Lessons of the War on Terror
In today's column for National Review Online, Dr. Victor Davis Hanson analyzes the lessons of the last three and a half years:
If we look back at the war that started on September 11, there have emerged some general rules that should guide us in the next treacherous round of the struggle against Islamic fascism, the autocracies that aid and abet it, and the method of terror that characterizes it.
The following passage, in particular, is dead on:
Ever since the departure of the colonials, the United States, due to its power and principled support for democratic Israel, has served a Middle Eastern psychological need to account for its own self-created impotence and misery, a pathology abetted by our own past realpolitik and nurtured by the very autocrats that we sought to accommodate.

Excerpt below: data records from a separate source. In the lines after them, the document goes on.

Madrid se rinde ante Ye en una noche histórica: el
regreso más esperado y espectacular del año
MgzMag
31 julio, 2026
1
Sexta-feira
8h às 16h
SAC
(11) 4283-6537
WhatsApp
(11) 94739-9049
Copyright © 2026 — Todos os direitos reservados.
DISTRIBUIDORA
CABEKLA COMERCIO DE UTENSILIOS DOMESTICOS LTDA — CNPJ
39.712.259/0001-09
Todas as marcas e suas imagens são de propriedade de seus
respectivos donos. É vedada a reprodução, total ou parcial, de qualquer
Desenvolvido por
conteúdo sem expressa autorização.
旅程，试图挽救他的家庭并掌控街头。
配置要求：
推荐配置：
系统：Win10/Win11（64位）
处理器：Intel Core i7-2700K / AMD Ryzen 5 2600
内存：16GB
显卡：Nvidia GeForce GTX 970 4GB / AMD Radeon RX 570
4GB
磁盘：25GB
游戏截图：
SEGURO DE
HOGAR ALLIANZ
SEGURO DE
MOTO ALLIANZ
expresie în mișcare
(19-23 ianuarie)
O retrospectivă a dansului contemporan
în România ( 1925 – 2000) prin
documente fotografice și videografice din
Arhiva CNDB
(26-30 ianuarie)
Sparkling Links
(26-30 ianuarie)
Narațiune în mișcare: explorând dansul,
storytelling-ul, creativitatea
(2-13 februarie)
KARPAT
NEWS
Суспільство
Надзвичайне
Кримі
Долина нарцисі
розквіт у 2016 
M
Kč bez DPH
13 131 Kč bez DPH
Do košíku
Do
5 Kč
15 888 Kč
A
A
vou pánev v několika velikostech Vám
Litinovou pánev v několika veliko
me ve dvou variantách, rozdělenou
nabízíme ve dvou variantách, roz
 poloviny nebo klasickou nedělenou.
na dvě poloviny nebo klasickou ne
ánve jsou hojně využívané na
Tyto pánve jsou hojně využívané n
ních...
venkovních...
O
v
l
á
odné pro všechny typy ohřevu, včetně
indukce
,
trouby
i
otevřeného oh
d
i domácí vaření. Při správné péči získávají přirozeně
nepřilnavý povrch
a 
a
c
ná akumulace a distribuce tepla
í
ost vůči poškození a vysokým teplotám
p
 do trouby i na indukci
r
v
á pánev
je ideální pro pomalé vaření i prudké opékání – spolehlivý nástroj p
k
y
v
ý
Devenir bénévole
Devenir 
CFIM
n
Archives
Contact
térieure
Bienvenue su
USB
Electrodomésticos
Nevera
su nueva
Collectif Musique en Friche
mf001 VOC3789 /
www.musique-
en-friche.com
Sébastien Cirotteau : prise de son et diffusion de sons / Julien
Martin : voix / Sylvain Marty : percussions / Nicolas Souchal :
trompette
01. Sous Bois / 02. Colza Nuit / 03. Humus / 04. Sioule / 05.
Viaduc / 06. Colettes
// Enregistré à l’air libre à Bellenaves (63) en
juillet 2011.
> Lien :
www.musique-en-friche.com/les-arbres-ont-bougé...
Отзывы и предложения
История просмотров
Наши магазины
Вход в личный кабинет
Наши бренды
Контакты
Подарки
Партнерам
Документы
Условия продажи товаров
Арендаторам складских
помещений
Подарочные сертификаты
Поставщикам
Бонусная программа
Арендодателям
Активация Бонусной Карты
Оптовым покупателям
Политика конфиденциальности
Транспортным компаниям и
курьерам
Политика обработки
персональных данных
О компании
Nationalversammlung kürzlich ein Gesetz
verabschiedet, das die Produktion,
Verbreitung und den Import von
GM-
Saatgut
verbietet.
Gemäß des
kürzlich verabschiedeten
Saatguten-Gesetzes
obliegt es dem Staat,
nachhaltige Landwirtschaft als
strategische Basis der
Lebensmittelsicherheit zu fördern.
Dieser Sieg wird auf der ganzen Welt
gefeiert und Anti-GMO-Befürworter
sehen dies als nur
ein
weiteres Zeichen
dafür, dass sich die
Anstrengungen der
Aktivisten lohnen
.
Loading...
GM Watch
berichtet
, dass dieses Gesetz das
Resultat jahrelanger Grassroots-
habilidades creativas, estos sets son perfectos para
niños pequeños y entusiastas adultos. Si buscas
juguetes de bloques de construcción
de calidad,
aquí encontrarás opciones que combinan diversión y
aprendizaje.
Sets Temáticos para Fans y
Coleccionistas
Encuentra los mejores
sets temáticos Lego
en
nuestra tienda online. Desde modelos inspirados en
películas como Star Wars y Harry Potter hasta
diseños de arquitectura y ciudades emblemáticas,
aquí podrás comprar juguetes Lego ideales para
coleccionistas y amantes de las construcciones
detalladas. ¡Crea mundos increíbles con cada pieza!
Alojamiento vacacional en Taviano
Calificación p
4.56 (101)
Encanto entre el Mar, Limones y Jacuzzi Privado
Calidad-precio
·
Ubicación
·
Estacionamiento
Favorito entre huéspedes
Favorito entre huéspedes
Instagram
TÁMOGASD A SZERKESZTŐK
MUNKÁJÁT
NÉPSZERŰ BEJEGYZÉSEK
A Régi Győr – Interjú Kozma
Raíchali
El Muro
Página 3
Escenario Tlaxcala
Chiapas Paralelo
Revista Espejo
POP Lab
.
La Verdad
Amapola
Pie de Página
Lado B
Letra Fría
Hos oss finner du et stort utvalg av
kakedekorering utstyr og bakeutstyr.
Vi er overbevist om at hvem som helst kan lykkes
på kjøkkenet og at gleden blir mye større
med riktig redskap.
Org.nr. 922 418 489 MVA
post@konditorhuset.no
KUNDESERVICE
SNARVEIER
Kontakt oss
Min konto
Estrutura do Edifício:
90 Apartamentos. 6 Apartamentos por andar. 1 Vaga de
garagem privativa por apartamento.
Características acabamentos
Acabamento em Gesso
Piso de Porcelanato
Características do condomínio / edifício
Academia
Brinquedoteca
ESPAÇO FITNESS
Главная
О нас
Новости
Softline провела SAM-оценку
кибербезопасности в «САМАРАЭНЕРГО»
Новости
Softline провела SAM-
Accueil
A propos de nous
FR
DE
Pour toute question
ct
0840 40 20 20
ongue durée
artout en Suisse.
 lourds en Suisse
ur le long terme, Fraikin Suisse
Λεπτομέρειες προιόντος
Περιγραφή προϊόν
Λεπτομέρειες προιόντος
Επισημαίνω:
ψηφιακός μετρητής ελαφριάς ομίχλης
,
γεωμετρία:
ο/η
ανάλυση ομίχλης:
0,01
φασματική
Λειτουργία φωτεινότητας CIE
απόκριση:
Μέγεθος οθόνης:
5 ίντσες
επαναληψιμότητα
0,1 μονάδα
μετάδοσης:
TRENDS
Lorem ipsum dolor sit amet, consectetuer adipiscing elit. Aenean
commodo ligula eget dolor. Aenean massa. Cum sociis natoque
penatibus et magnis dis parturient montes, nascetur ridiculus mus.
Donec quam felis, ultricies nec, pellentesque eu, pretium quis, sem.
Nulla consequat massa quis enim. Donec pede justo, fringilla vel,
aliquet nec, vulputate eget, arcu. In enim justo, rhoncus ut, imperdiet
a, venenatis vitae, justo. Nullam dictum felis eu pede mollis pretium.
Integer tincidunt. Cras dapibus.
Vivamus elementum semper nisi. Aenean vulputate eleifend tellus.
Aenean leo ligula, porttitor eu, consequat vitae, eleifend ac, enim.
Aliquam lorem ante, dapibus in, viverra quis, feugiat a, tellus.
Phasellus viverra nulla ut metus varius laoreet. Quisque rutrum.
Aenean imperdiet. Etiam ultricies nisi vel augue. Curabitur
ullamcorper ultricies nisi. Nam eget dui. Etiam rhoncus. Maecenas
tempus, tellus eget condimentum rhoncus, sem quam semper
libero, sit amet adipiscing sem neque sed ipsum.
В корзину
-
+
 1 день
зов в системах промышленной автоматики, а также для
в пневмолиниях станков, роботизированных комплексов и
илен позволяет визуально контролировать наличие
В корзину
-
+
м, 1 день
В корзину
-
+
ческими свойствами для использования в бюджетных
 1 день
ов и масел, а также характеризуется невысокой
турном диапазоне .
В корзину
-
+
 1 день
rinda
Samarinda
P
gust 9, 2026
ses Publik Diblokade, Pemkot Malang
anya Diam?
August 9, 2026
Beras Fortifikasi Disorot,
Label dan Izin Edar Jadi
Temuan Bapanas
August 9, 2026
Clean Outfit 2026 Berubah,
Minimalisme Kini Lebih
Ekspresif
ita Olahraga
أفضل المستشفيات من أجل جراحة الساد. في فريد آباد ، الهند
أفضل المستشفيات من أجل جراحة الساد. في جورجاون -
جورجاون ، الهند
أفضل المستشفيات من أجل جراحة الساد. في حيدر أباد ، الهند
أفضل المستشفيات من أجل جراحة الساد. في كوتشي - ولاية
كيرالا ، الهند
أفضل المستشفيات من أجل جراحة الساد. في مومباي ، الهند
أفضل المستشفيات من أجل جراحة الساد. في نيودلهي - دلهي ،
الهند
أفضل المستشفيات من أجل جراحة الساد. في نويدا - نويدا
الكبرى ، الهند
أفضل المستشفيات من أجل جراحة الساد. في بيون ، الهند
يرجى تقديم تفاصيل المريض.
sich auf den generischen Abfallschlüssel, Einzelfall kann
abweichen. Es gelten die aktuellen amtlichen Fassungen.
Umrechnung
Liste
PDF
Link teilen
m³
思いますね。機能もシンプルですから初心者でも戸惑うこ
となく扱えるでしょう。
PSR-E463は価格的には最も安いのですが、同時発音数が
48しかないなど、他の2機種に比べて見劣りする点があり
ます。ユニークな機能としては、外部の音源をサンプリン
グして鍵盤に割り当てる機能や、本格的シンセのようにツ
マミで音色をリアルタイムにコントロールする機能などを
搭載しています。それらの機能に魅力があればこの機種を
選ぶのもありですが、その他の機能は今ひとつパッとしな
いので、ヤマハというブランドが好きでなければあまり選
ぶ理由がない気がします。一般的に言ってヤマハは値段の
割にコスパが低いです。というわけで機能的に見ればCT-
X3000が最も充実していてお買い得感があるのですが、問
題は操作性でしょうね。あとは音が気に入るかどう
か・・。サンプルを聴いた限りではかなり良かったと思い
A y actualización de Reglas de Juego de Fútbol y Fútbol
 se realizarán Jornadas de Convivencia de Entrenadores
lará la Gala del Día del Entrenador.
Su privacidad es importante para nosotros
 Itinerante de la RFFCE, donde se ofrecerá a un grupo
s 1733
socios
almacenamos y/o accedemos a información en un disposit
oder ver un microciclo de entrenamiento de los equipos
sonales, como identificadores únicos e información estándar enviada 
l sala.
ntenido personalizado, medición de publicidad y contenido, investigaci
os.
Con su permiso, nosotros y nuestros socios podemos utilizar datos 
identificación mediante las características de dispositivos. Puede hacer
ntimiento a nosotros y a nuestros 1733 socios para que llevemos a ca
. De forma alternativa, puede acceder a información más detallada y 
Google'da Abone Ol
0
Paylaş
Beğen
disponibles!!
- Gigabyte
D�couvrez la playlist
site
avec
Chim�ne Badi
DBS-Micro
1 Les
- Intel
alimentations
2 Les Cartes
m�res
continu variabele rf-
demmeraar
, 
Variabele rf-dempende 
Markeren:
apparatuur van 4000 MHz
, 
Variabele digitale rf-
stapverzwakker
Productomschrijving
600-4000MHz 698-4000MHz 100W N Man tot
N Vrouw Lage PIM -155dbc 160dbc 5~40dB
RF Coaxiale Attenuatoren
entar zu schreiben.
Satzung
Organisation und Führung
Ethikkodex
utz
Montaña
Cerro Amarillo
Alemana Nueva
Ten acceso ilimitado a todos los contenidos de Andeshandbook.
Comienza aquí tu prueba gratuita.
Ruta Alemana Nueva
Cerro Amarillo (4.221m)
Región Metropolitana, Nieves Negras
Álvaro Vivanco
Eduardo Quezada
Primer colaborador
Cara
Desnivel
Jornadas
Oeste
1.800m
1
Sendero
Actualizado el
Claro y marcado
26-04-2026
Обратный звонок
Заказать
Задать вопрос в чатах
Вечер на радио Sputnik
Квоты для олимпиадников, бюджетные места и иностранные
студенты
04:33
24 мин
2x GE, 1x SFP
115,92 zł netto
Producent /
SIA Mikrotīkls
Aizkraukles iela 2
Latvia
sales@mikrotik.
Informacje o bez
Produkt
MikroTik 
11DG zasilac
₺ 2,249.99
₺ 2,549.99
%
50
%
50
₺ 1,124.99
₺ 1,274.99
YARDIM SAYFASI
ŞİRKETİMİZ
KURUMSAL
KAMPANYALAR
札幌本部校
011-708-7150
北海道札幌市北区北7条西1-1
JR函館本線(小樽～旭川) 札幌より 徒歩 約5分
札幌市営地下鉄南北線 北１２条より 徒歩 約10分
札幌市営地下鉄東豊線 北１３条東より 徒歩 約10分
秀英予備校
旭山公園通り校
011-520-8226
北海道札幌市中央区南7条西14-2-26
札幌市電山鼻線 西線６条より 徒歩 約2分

After all these years, do not expect praise or gratitude for billions poured into Iraq, Egypt, Jordan, or Palestine or thanks for the liberation of Kuwait, protection of Saudi Arabia in 1990, or the removal of Saddam — much less for American concern for Muslims in Bosnia, Kosovo, Chechnya, Somalia, the Sudan, or Afghanistan. Our past sins always must be magnified as much as our more recent benefactions are slighted.
In response, American policy should be predicated not on friendship or the desire for appreciation, but on what is in our national interest and what is right — whose symbiosis is possible only through the current policy of consistently promoting democracy. Constitutional government is not utopia — only the proper antidote for the sickness in the Middle East, and the one medicine that hateful jihadists, dictators, kings, terrorists, and theocrats all agree that they alike hate.